Each line below must be reproduced exactly.

*** SOURCE DATA Section Begins ***

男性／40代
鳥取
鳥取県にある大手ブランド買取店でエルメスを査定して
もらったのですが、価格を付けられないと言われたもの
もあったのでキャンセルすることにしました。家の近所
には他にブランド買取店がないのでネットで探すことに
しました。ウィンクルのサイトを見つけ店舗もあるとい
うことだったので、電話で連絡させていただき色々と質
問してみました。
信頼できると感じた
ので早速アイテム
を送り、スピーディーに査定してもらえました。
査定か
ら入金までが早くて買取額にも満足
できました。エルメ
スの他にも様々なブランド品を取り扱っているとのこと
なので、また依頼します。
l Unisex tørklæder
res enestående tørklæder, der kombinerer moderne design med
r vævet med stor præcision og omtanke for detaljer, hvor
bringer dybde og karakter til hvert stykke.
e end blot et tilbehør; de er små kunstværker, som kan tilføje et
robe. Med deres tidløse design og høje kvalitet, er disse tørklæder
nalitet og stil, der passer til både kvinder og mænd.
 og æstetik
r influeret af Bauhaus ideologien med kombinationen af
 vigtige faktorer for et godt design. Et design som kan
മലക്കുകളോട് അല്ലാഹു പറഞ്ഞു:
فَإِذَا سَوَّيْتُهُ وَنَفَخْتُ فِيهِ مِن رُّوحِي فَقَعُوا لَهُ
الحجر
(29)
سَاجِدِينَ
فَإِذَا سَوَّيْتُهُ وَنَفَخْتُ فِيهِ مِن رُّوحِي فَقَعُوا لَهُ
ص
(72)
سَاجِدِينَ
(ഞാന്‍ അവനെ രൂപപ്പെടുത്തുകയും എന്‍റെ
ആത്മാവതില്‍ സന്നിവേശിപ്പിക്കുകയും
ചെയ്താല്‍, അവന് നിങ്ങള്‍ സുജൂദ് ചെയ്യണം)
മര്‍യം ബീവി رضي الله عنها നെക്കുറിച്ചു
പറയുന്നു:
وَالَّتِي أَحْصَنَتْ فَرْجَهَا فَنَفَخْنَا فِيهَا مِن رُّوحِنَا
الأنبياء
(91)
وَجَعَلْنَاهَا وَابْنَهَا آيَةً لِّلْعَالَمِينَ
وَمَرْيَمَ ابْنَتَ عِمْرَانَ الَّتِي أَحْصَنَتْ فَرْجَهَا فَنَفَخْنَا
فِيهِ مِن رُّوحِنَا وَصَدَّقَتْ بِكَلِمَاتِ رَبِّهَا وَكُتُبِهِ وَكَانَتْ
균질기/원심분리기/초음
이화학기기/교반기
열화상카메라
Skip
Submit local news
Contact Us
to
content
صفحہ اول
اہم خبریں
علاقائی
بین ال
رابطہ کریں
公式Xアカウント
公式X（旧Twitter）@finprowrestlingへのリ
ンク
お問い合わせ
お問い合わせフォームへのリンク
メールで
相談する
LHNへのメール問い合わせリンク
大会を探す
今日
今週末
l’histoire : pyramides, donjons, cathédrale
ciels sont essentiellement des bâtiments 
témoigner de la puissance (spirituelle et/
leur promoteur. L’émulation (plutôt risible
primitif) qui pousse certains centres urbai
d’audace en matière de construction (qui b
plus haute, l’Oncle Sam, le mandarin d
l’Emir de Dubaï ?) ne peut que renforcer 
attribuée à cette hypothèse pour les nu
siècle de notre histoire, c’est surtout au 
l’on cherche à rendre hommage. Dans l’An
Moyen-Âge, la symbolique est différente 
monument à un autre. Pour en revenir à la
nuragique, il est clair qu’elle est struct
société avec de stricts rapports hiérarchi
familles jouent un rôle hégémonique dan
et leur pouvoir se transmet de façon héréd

*** SOURCE DATA Section Ends ***

→ SOLUTION TO THE EXERCISE
男性／40代
鳥取
鳥取県にある大手ブランド買取店でエルメスを査定して
もらったのですが、価格を付けられないと言われたもの
もあったのでキャンセルすることにしました。家の近所
には他にブランド買取店がないのでネットで探すことに
しました。ウィンクルのサイトを見つけ店舗もあるとい
うことだったので、電話で連絡させていただき色々と質
問してみました。
信頼できると感じた
ので早速アイテム
を送り、スピーディーに査定してもらえました。
査定か
ら入金までが早くて買取額にも満足
できました。エルメ
スの他にも様々なブランド品を取り扱っているとのこと
なので、また依頼します。
l Unisex tørklæder
res enestående tørklæder, der kombinerer moderne design med
r vævet med stor præcision og omtanke for detaljer, hvor
bringer dybde og karakter til hvert stykke.
e end blot et tilbehør; de er små kunstværker, som kan tilføje et
robe. Med deres tidløse design og høje kvalitet, er disse tørklæder
nalitet og stil, der passer til både kvinder og mænd.
 og æstetik
r influeret af Bauhaus ideologien med kombinationen af
 vigtige faktorer for et godt design. Et design som kan
മലക്കുകളോട് അല്ലാഹു പറഞ്ഞു:
فَإِذَا سَوَّيْتُهُ وَنَفَخْتُ فِيهِ مِن رُّوحِي فَقَعُوا لَهُ
الحجر
(29)
سَاجِدِينَ
فَإِذَا سَوَّيْتُهُ وَنَفَخْتُ فِيهِ مِن رُّوحِي فَقَعُوا لَهُ
ص
(72)
سَاجِدِينَ
(ഞാന്‍ അവനെ രൂപപ്പെടുത്തുകയും എന്‍റെ
ആത്മാവതില്‍ സന്നിവേശിപ്പിക്കുകയും
ചെയ്താല്‍, അവന് നിങ്ങള്‍ സുജൂദ് ചെയ്യണം)
മര്‍യം ബീവി رضي الله عنها നെക്കുറിച്ചു
പറയുന്നു:
وَالَّتِي أَحْصَنَتْ فَرْجَهَا فَنَفَخْنَا فِيهَا مِن رُّوحِنَا
الأنبياء
(91)
وَجَعَلْنَاهَا وَابْنَهَا آيَةً لِّلْعَالَمِينَ
وَمَرْيَمَ ابْنَتَ عِمْرَانَ الَّتِي أَحْصَنَتْ فَرْجَهَا فَنَفَخْنَا
فِيهِ مِن رُّوحِنَا وَصَدَّقَتْ بِكَلِمَاتِ رَبِّهَا وَكُتُبِهِ وَكَانَتْ
균질기/원심분리기/초음
이화학기기/교반기
열화상카메라
Skip
Submit local news
Contact Us
to
content
صفحہ اول
اہم خبریں
علاقائی
بین ال
رابطہ کریں
公式Xアカウント
公式X（旧Twitter）@finprowrestlingへのリ
ンク
お問い合わせ
お問い合わせフォームへのリンク
メールで
相談する
LHNへのメール問い合わせリンク
大会を探す
今日
今週末
l’histoire : pyramides, donjons, cathédrale
ciels sont essentiellement des bâtiments 
témoigner de la puissance (spirituelle et/
leur promoteur. L’émulation (plutôt risible
primitif) qui pousse certains centres urbai
d’audace en matière de construction (qui b
plus haute, l’Oncle Sam, le mandarin d
l’Emir de Dubaï ?) ne peut que renforcer 
attribuée à cette hypothèse pour les nu
siècle de notre histoire, c’est surtout au 
l’on cherche à rendre hommage. Dans l’An
Moyen-Âge, la symbolique est différente 
monument à un autre. Pour en revenir à la
nuragique, il est clair qu’elle est struct
société avec de stricts rapports hiérarchi
familles jouent un rôle hégémonique dan
et leur pouvoir se transmet de façon héréd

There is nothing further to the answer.